For several years at AUB, Peet was an assistant professor in General Education, a precursor of the Cultural Studies Program. He arrived in Beirut in October, 1958, and taught in General Education until 1970, when he resigned from the University.
Peet served as chair of the program in the heady days when most teachers in Cultural Studies belonged to other departments; instructors came from such disciplines as English, history, and philosophy, and also from biology and physics. Against a backdrop of the old stone arches of the Peet's Beitr Mery house, professors read papers on their individual research. Peet was known for encouraging the sharing of research among faculty members, and also for his wry and caustic wit.

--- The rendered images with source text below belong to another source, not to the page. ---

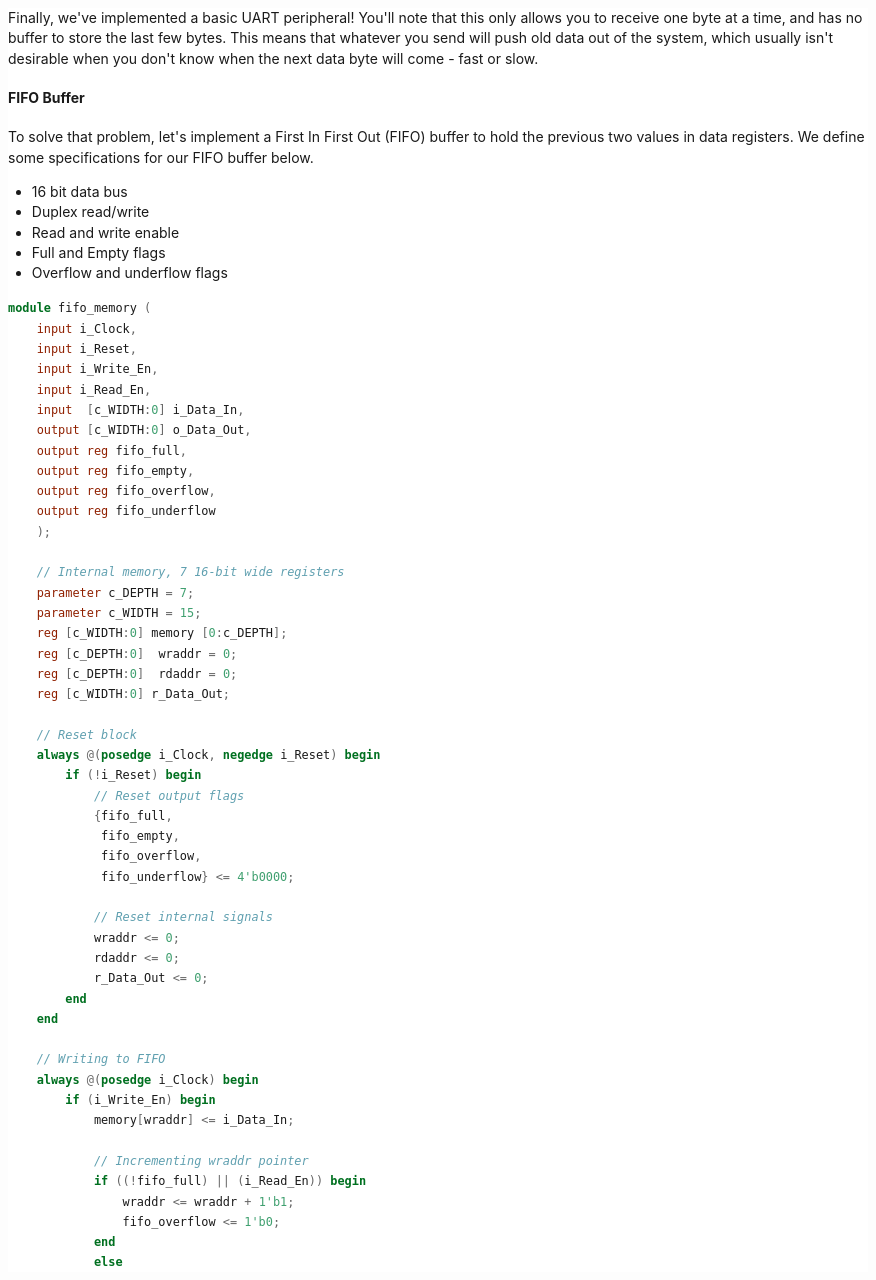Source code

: Finally, we've implemented a basic UART peripheral! You'll note that this only allows you to receive one byte at a time, and has no buffer to store the last few bytes. This means that whatever you send will push old data out of the system, which usually isn't desirable when you don't know when the next data byte will come - fast or slow.

#### FIFO Buffer

To solve that problem, let's implement a First In First Out (FIFO) buffer to hold the previous two values in data registers. We define some specifications for our FIFO buffer below.

* 16 bit data bus
* Duplex read/write
* Read and write enable
* Full and Empty flags
* Overflow and underflow flags

```verilog
module fifo_memory (
    input i_Clock,
    input i_Reset,
    input i_Write_En,
    input i_Read_En,
    input  [c_WIDTH:0] i_Data_In,
    output [c_WIDTH:0] o_Data_Out,
    output reg fifo_full,
    output reg fifo_empty,
    output reg fifo_overflow,
    output reg fifo_underflow
    );

    // Internal memory, 7 16-bit wide registers
    parameter c_DEPTH = 7;
    parameter c_WIDTH = 15;
    reg [c_WIDTH:0] memory [0:c_DEPTH];
    reg [c_DEPTH:0]  wraddr = 0;
    reg [c_DEPTH:0]  rdaddr = 0;
    reg [c_WIDTH:0] r_Data_Out;

    // Reset block
    always @(posedge i_Clock, negedge i_Reset) begin
        if (!i_Reset) begin
            // Reset output flags
            {fifo_full, 
             fifo_empty,
             fifo_overflow,
             fifo_underflow} <= 4'b0000;
            
            // Reset internal signals
            wraddr <= 0;
            rdaddr <= 0;
            r_Data_Out <= 0;
        end
    end

    // Writing to FIFO
    always @(posedge i_Clock) begin
        if (i_Write_En) begin
            memory[wraddr] <= i_Data_In;

            // Incrementing wraddr pointer
            if ((!fifo_full) || (i_Read_En)) begin
                wraddr <= wraddr + 1'b1;
                fifo_overflow <= 1'b0;
            end
            else
```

James Melvin Peet was born in Anarmosa, Iowa, in 1922, the same town in which he died. He was raised on a farm, attended Anarmosa High School, and went on to receive his BA with honors in English literature from the University of Iowa in 1944 and an MA in English literature and American and European history from Columbia University in New York City, where he lived for seven years. Following a period of teaching at Stetson University in Florida, he moved to AUB in the fall of 1958. After leaving AUB, he taught at Montgomery College in Maryland from 1970 until his retirement in 1986.
As reported in his hometown newspaper, Mel Peet "cultivated the liberal arts and the sciences of God and man, both professionally and privately, from his college days until the time of his death." His survivors include his wife, Mary Ann, and children Christina, Will, Anne, Mary-Minn, John, and Robert. He is also survived by three grandsons and a great-granddaughter.